En cette avant-veille de la fête du « plusse meilleur pays du monde », nous pouvons nous demander si notre langue, parlée par seulement 2 % de la population de l’Amérique du Nord, sera toujours là dans cinquante, cent ou deux cents ans.
Nos maîtres plus ou moins puissants discutent des destinées du Canada sans trop se soucier de sa composante identitaire française, la seule qui pourtant le distingue essentiellement des États-Unis. Stephen Harper a osé reconnaître le Québec en tant que « nation » il y a quelques années… Mais l’histoire d’amour avec les électeurs du Bloc québécois dont rêvait le chef du Parti conservateur (qui souhaitait rééditer l’exploit électoral de Mulroney qui catalysait le vote bleu en 1984) n’a pas eu lieu. Les Québécois ont eu l’étourderie de voter orange en raison du beau sourire moustachu de feu Jack Layton… et Harper s’est replié sur le Canada anglais, les Québécois étant devenus trop peu nombreux pour faire pencher la balance du côté de leur premier choix… Or, on apprenait la semaine dernière que le PM canadien est venu s’entretenir de la question québécoise avec Brian Mulroney et Jean Charest… Ce regain d’intérêt pour notre peuple n’est probablement pas étranger au fait que le NPD devance maintenant le PC dans les sondages et que, de surcroît, Pauline menace de prendre le pouvoir.
Jean le fantôme
En prévision d’élections automnales de plus en plus probables au Québec, un Jean Charest pâle sur fond blanc (sans doute une manière de le faire passer pour un pur), nous serine des rengaines propagandistes au sujet des décisions difficiles qu’il prendrait pour le bien de son peuple… Il n’a pourtant jamais daigné lever le petit doigt pour défendre l’identité québécoise.

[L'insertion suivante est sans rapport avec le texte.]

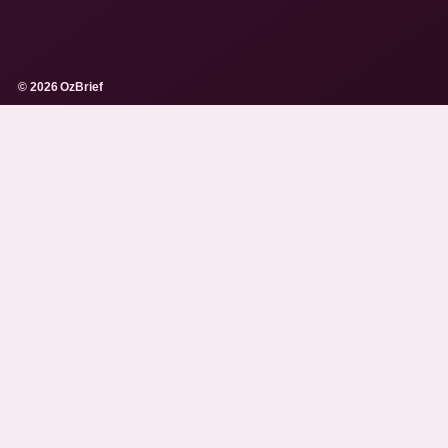
© 2026 OzBrief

Quant à sa ministre Christine Saint-Pierre, en huit ans, elle n’a jamais cherché à protéger celle des deux langues officielles du Canada qui s’avère toujours moins égale et moins officielle que l’autre…
Grâce à Jean le fantôme, on va même imposer l’apprentissage intensif de l’anglais à tous les morveux en sixième année…, et ce, même aux enfants de Montréal que l’on a toute la misère du monde à faire parler en français dans les corridors ! Et la réciproque – l’apprentissage intensif du français aux petits anglais – ne sera pas exigée.
Opportunisme électoral
Parce que des élections sont dans l’air, soudainement, l’Office québécois de la langue française montre les dents… pour la première fois depuis 2003 ! Dans une chronique la semaine dernière, un de mes collègues du Journal se disait gêné d’imposer un descriptif français aux commerçants qui barbouillent nos paysages de raisons sociales en anglais. Je ne vois pas de mal à rappeler notre statut de nation française dans un contexte où notre langue est celle de seulement 2 % des gens.
Faut-il se laisser faire (et faire exprès de se laisser faire) quand l’Amérique anglophone menace d’engloutir nos 400 ans d’enracinement dans une uniformisation détestable ? Devrons-nous fermer les portes du ministère du Tourisme dont les publicités carburent toujours avec le taste of difference (goût de la différence) au Québec ? Un nouveau slogan pourrait être : « A place like everywhere else » (Un endroit comme partout ailleurs).
Cessons d’avoir des convictions à géométrie variable. Et rappelons à ce Canada anglais que sans nous, il perd la dualité qui fait son âme. Stephen Harper aura alors beau se démener pour raviver les symboles britanniques de l’ancien dominion, le « plusse meilleur pays du monde » ne sera jamais rien de plus qu’une succursale des États-Unis.
Nos problèmes identitaires risquent de continuer à se corser puisque, malgré l’avalanche de scandales de corruption, Jean Charest pourrait reprendre le pouvoir grâce à ses ti-amis les étudiants manipulateurs qui font pour une cinquantaine de cennes par jour un chahut digne des grandes causes nationales qui les laissent indifférents.